Marcus died three months ago today. When is it time to let go of his stuff? Six months? A year? Ten years? Never?
We kept a storage unit here in Portland and I gathered up the nerve to set foot in it last week. Actually I went only to look for a tax document and stayed three hours. I organized all of clothes he had with him during his vacation in August, clothes that our friends tossed into garbage bags in our rush to make funeral arrangements.
Marcus took good care of his belongings, he folded every shirt, sock and pair of underwear with painstaking precision. He wouldn’t have liked his things being treated this way. So I folded everything and placed it neatly in the large plastic tubs — though I admit I smelled every item before putting it away, burying my face in the armpits of his shirts and the crotch of all his pants, longing for any hint of his scent.
I talked to Melissa that evening and she said, “Why don’t you just pick ten things to keep and give away the rest?” To which I snapped angrily, “It was enough for me just to organize. I’m not letting go of anything!”
That was last week. I went back to the storage unit today to collect Marcus’ dress shirts and wool trousers. My youngest brother wears exactly Marcus’ size and I suggested I give him Marcus’ cashmere sport coat as he just started a new job. He said yes and added that he was in need of more business clothes. I decided the rest of Marcus’ work clothes would go to him, keep them in the family as a win-win. Marcus would approve and I wouldn’t feel like I was truly letting go of them.

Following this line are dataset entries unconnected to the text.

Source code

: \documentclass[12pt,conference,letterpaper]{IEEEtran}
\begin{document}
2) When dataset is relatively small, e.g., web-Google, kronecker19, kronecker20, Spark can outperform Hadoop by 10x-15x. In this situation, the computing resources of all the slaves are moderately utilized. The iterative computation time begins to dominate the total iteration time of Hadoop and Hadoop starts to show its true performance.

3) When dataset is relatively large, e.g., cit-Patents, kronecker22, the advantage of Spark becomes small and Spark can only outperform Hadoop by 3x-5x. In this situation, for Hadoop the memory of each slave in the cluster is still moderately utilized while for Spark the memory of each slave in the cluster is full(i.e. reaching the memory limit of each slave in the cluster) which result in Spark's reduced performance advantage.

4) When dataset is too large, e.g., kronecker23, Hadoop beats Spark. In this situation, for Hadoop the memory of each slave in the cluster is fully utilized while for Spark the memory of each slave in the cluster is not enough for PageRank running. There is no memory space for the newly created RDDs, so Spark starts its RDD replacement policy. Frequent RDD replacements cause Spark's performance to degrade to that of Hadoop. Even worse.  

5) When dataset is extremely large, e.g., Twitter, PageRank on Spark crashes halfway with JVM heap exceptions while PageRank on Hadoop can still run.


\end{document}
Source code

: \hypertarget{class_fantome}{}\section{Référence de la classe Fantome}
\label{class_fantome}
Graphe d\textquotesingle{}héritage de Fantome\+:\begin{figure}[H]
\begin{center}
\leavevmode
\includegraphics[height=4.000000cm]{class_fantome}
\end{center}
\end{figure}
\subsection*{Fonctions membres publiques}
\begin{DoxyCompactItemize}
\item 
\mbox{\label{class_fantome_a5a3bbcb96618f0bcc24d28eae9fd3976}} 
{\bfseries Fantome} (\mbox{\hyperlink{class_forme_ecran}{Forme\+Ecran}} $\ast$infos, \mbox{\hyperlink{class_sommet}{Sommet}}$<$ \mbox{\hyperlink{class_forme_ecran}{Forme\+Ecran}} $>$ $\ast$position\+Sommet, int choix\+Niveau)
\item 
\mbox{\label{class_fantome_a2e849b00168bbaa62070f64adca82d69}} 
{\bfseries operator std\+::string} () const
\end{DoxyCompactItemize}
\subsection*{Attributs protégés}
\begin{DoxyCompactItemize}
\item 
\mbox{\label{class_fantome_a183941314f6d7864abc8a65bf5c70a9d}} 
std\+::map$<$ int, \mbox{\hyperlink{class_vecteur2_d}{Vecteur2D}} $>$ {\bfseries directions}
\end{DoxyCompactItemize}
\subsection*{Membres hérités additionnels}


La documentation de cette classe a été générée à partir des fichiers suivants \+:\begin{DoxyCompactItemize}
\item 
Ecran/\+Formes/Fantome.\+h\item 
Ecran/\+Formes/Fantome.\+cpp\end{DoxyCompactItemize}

As I rummaged through the tubs I noted Marcus’ abundance of hats, gloves, socks, fleece jackets, and sweaters. In my recent manic desire to clear out all clutter from my life, to simplify, to downsize (if one can actually downsize from a studio apartment), to lighten my load, I considered giving away Marcus’ warm clothing. “Think of all the homeless people out there who could benefit from this pair of fleece gloves or this great hat,” I thought.

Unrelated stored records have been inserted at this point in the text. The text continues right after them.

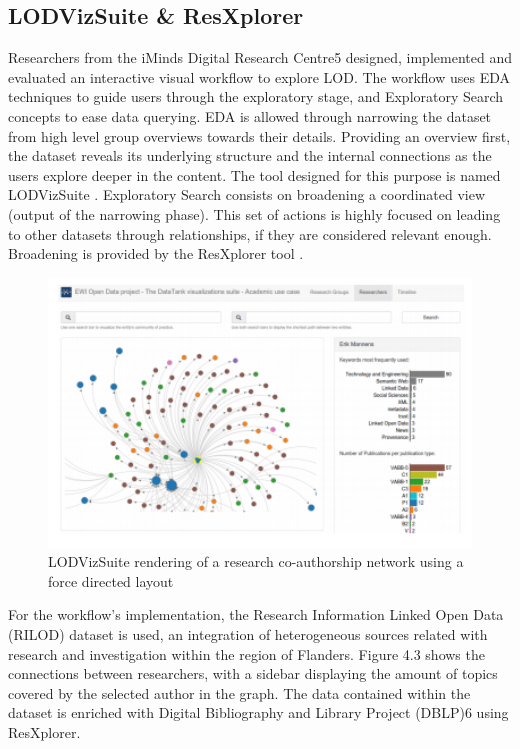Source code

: \documentclass[a4paper,12pt,oneside]{report}
\begin{document}
{{{{\subsection{LODVizSuite \& ResXplorer}
{Researchers from the iMinds Digital Research Centre5 designed, implemented and evaluated an interactive visual workflow to explore LOD. The workflow uses EDA techniques to guide users through the exploratory stage, and Exploratory Search  concepts
to ease data querying. EDA is allowed through narrowing the dataset from high level group overviews towards their details. Providing an overview first, the dataset reveals its underlying structure and the internal connections as the users
explore deeper in the content. The tool designed for this purpose is named LODVizSuite .
Exploratory Search consists on broadening a coordinated view (output of the narrowing phase). This set of actions is highly focused on leading to other datasets through relationships, if they are considered relevant enough. Broadening is provided by the ResXplorer tool .
\begin{figure}[h!]
\centering
\includegraphics[width=1\textwidth]{Capture11}
\caption{LODVizSuite rendering of a research co-authorship network using a force directed layout}
\end{figure} }
{For the workflow’s implementation, the Research Information Linked Open Data (RILOD) dataset is used, an integration of heterogeneous sources related with research and investigation within the region of Flanders. Figure 4.3 shows the connections between researchers, with a sidebar displaying the amount of topics covered by the selected author in the graph. The data contained within the dataset is enriched with Digital Bibliography and Library Project (DBLP)6 using ResXplorer.}
}}}}
\end{document}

Oh, but he wore those gloves to the park when he threw the stick for Jack. I bought him that hat in New York, in Little Italy. He looked so cute in it. We had so much fun that trip…
No! No, I couldn’t do it. I couldn’t give this stuff away, HIS stuff.
With tears streaming down my cheeks, I put away the hat, gloves and everything else except for the dress shirts and trousers and snapped the lid shut on the tub. I pulled the door closed, locked the padlock and left the rest of Marcus’ belongings where they were, secure, unused, and waiting for some distant day that I might be able to let go — or at least go back and smell them again.